Three days ago I brought this handsome boy home to Phoenix Farm. His name is Garnet and he is a 7-month-old chestnut agouti angora. I particularly love his big eyes. Garnet was raised in Blue Hill, ME, about 1.5 hour drive east from us. Yet, surprise, surprise! His background has some of the same rabbitry as my current does. I believe his father is from the same breeder as my senior doe, a place down in southwestern ME, a two hour drive for us in a different direction! Oh well. They are not closely related. He should make a fine buck for my rabbitry.
Garnet is a real snuggle bunny. Males tend to like being held and fussed over more than females. Since he was a favorite of the lady who raised him, Garnet likely received lots of attention. He is also very interested in his girlfriends. I think they will make some lovely babies in the spring.
The agouti color is the wild pattern. Each hair has bands of color, just like a whitetail deer’s hair. Garnet is banded with cream, gray, and a bright chestnut red. In the photo below you can see the banding of the long hairs and also the red tips of the new coat coming in under the first fiber the rabbit grew. He is starting to shed his first coat and I will be harvesting him soon. The color of an angora rabbit is told by the face. The wild type pattern is quite visible on Garnet’s face.
When agouti fiber is spun, the yarn has a pretty variegated appearance that many people like to use. I’m hoping Garnet will produce some adorable agouti babies.

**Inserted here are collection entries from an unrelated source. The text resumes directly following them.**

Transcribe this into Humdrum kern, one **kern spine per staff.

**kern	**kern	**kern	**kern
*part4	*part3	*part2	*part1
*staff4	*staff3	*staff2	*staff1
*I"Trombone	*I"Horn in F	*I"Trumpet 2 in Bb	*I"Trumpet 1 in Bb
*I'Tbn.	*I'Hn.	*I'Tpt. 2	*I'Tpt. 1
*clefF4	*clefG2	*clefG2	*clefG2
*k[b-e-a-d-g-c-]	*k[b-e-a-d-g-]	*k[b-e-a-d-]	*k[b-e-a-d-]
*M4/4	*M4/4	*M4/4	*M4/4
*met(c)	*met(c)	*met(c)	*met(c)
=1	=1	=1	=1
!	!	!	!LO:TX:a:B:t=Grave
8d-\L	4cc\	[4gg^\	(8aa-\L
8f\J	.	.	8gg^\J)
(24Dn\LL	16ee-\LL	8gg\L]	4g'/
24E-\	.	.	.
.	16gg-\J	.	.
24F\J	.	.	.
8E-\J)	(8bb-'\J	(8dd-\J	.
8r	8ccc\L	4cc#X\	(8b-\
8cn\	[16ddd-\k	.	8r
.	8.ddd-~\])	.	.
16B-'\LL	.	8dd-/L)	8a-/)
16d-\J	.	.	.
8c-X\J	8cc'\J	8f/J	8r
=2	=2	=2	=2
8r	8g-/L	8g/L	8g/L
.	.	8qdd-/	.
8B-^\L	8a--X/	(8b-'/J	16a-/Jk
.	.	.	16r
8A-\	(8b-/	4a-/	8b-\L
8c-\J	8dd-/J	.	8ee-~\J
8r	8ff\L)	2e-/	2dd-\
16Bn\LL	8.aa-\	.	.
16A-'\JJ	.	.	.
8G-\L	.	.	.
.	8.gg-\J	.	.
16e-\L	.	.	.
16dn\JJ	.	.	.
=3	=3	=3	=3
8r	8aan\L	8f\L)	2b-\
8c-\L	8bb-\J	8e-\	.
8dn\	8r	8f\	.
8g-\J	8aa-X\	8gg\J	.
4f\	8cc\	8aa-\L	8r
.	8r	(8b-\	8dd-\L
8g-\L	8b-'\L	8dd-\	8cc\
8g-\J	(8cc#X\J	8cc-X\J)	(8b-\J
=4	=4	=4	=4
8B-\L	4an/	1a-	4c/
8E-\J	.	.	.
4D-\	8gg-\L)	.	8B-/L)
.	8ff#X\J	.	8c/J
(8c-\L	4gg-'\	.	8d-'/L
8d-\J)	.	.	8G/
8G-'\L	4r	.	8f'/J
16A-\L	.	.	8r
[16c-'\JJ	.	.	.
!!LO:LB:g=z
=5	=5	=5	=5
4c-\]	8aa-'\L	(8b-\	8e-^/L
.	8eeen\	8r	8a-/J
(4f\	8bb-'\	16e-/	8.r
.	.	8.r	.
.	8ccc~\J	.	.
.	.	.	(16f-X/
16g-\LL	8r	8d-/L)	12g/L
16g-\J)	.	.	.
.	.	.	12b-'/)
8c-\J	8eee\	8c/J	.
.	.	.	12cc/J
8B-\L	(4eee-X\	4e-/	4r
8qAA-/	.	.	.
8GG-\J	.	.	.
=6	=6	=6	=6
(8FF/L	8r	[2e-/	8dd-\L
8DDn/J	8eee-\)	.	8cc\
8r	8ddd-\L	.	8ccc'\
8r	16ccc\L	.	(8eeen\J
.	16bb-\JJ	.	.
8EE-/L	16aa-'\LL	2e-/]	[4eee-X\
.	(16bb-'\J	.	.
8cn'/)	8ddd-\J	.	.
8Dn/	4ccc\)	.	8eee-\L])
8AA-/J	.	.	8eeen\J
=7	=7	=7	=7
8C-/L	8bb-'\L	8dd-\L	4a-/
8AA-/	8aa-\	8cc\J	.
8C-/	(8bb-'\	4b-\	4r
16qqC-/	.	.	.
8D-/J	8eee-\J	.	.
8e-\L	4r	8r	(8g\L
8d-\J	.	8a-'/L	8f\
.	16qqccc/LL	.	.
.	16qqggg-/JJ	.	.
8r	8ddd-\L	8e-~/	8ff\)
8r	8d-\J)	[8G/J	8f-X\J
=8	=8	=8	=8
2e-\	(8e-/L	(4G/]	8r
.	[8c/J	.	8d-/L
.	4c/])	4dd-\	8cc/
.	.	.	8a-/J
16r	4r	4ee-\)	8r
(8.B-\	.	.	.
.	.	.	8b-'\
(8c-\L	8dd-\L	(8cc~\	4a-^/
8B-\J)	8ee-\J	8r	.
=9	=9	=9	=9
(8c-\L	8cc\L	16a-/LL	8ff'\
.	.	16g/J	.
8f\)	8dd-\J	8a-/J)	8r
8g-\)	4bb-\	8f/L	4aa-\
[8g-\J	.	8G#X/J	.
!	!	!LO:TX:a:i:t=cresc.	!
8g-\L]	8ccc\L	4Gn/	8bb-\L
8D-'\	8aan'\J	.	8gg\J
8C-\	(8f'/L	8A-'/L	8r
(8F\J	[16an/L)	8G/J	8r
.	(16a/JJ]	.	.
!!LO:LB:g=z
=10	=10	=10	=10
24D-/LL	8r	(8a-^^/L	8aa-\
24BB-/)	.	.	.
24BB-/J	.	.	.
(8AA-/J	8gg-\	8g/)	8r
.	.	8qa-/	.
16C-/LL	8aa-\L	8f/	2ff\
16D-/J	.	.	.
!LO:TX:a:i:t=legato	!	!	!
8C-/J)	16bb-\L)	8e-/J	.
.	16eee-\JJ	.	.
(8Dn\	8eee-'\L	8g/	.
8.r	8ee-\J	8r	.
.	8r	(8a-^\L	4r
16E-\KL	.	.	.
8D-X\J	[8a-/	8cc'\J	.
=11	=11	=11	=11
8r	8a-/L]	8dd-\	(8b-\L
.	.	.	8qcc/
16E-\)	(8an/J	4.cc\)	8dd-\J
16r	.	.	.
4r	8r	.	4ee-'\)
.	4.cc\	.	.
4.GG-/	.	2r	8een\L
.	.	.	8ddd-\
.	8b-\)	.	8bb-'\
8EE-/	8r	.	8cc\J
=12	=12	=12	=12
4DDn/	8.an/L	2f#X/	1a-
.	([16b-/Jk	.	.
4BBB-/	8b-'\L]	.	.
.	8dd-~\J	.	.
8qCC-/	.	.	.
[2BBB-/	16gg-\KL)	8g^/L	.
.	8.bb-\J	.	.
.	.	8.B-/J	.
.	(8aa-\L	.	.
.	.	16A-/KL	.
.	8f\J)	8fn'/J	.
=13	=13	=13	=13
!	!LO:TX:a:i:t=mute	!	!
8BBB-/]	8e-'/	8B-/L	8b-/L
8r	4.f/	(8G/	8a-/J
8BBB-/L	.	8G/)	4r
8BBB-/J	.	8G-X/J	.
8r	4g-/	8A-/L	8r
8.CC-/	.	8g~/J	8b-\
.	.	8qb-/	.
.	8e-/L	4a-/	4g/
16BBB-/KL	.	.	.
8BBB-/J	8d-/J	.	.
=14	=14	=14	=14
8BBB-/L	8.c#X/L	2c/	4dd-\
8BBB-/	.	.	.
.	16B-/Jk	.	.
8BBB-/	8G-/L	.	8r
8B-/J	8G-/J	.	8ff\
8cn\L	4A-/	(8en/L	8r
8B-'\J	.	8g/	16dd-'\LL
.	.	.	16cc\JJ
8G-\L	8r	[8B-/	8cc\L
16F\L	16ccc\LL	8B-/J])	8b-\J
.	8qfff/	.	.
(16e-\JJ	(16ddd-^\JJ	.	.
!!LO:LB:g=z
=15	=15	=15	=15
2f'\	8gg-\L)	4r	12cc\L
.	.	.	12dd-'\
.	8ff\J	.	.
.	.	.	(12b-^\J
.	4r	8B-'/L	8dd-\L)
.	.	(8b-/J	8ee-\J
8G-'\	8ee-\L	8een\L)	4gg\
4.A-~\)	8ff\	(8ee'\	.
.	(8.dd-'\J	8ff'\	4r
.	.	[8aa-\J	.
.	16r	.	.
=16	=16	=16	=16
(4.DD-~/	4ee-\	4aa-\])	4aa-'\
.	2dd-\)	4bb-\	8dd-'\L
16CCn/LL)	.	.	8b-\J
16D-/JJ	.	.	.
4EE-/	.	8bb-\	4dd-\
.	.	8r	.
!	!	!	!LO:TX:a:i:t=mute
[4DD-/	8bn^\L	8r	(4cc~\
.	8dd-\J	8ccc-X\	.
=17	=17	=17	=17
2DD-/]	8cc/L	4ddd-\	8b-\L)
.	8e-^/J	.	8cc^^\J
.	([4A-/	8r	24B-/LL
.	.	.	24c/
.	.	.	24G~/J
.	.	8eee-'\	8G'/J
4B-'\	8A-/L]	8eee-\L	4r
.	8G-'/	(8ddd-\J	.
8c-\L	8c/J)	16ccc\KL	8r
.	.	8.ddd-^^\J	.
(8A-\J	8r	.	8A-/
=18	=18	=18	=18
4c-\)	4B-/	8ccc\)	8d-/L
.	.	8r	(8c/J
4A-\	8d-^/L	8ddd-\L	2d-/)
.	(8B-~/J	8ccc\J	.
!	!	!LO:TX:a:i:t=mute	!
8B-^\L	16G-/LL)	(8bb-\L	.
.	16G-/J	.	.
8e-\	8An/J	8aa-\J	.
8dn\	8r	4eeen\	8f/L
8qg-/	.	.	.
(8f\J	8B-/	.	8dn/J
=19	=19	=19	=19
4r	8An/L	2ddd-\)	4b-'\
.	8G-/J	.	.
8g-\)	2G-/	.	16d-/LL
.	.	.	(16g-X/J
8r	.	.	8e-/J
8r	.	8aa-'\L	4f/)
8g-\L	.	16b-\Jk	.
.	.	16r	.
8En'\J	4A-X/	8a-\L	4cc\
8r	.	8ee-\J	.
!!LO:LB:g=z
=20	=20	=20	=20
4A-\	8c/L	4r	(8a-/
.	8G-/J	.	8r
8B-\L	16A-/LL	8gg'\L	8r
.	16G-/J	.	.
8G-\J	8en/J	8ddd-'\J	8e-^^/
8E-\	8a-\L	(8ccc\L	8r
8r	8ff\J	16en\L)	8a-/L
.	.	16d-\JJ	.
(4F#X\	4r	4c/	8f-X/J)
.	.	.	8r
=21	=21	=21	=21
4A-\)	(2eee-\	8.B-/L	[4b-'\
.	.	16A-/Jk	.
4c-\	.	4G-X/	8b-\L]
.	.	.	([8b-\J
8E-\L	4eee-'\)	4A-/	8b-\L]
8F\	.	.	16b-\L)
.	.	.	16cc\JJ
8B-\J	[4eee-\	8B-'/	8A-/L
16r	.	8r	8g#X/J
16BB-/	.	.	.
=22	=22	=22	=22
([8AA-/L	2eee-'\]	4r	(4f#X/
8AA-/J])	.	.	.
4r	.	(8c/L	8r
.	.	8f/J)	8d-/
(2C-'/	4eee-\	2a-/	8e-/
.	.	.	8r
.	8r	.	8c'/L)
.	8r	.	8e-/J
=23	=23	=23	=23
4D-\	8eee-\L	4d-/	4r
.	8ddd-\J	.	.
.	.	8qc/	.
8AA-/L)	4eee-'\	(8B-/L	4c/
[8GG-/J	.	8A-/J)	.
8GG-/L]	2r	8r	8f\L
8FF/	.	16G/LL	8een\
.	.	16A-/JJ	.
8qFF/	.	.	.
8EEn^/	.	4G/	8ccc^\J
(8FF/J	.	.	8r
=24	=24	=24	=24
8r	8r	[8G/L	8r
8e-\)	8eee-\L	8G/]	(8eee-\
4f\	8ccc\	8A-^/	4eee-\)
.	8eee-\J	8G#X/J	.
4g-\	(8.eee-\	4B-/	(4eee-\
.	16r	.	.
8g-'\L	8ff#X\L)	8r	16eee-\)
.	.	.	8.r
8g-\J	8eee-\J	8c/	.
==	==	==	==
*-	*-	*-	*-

Meet the newest member of the Phoenix Farm rabbitry, Ruby, a chocolate angora doe. She was born here on the farm at the end of April. Although she is not yet six months old, she is the same size as her mother and her fiber coat is lush and long. The hairs are up to seven inches long! When this baby is full grown she could well produce hairs to eight or nine inches in length! Below is Ruby with some of her siblings in June.
Ruby was named by my granddaughters. I think the name fits perfectly. She is a gem of a bunny! Her parentage is mostly French angora with English, German and Giant mixed in. The ears and face show her ancestry as French angoras tend to have very little long fiber in those areas. The German and Giant in her contribute to her large size. Bigger rabbits produce more and longer fiber.
I have just started harvesting her first shedding of fiber. Our rabbits are hand pulled, a process that does not cause the rabbit any discomfort since only the mature, loose hairs are removed. When she is done harvesting, her coat will be about two inches long instead of the current six to seven inches. She feels like a big fluff ball, all fur covering a much smaller bunny body underneath. The fiber is excellent quality with a superior length, lovely cream color shading to brown and grayish-brown at the tips, with a good crimp. I know it will spin up into gorgeous yarn!
Ruby shares an over-sized, comfortable cage with her mom, Moonstone. Frequently they come out to hop around the barn. Moonstone loves to dig holes! Mother and child really enjoy being together and I will try to house them in this manner for companionship. It is harder to keep angoras in groups because the constant rubbing together of their coats creates mats. They will require more frequent grooming. It is the least I can do for bunnies who are so generous with their fiber.